Hoy, Júpiter, Luis Landero, p. 314
Ahora cobraba sentido todo aquel
severo y clásico laconismo que entonces no era sino una retahíla de buenos
propósitos, de frases irrebatibles por su misma rotundidad, y acaso
seleccionadas y leídas con un propósito más estético que moral. Qué ilusas eran
aquellas altas normas de conducta, pero también qué verdaderas y qué doctas. No
aparentar nunca más de lo que se es. Hablar sólo cuando tengas algo que decir,
y no como tú que eres un puto charlatán. Desde allí, renunciaba para siempre al
caudal de palabras, a todo ese bazar de baratijas con el que tanto le gustaba
mercadear. Y lo mismo a la hora de escribir: un estilo justo, sobrio y certero.
Y embridar siempre el pensamiento, ocupándolo en asuntos concretos, para que no
se desboque hacia difusas y torpes entelequias, tal como recomendaba Montaigne.

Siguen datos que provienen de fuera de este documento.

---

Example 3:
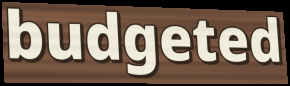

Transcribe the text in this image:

budgeted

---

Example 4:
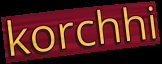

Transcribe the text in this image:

korchhi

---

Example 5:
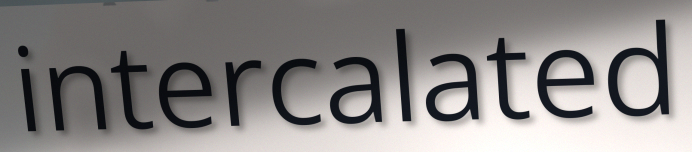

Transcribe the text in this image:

intercalatedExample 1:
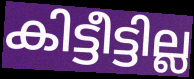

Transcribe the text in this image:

കിട്ടീട്ടില്ല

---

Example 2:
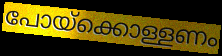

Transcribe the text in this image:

പോയ്ക്കൊള്ളണം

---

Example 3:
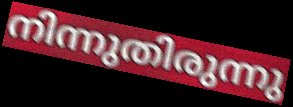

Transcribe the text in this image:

നിന്നുതിരുന്നു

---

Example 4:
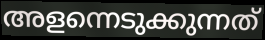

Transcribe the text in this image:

അളന്നെടുക്കുന്നത്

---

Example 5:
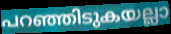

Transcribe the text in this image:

പറഞ്ഞിടുകയല്ലാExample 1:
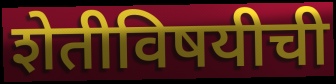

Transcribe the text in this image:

शेतीविषयीची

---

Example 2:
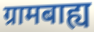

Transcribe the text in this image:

ग्रामबाह्य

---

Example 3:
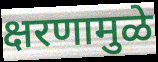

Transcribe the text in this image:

क्षरणामुळे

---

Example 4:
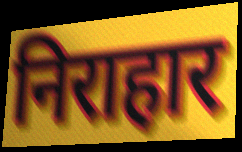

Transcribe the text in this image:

निराहार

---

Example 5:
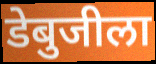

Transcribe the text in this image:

डेबुजीलाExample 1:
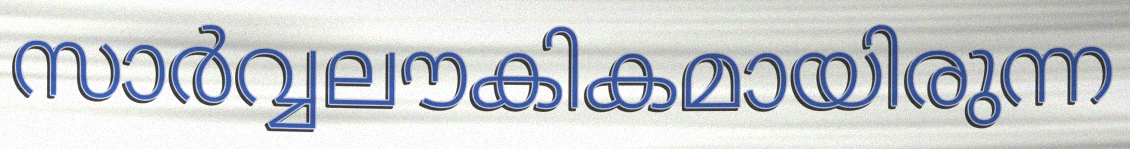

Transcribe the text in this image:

സാർവ്വലൗകികമായിരുന്ന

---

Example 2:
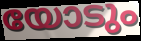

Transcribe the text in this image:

യോടും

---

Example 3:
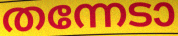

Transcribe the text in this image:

തന്നേടാ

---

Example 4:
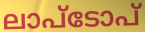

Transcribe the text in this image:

ലാപ്ടോപ്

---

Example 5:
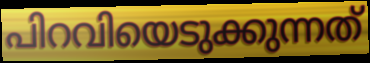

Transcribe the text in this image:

പിറവിയെടുക്കുന്നത്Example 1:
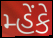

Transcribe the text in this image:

મ્હેંકે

Pues estar en todo es el modo más seguro de no estar en nada. Pero en la misma hoja,
escrito de través en un margen, leyó: “Felicitate corrumpitur” (Tácito). La
felicidad corrompe. Se quedó absorto, con un vago reconcomio en algún rincón de la mente. iQué querría decir Tácito
con esas palabras tan inquietantemente mancornadas? Aunque, por otro lado, las
entendía, cómo no, si él siempre se declaró romántico en lo esencial y había
exaltado como un privilegio y un don la melancolía y la arrogancia ante la
estupidez humana y el horror de existir ...

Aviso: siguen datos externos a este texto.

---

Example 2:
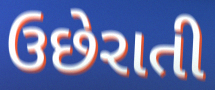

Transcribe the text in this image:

ઉછેરાતી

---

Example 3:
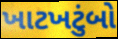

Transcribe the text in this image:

ખાટખટુંબો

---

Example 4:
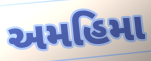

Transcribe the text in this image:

અમહિમા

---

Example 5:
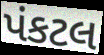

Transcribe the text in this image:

પંકટલ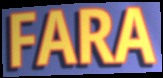
FARA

Pero ahora tenía otra edad, otras
vivencias. Y la suficiente sabiduría y templanza para no dejarse corromper por
la felicidad. Un sereno vivir, una dulce ironía en la expresión, y en la mirada
la lejanía sin patria del viajero que regresa al hogar colmado de experiencias,
pero con un poso de escepticismo que relativiza cualquier conocimiento que no
sea la inocencia inicial con la que un día partió en busca de fortuna. Sí, ya
era hora de ir limpiando el alma de tópicos y excrecencias tontamente librescas.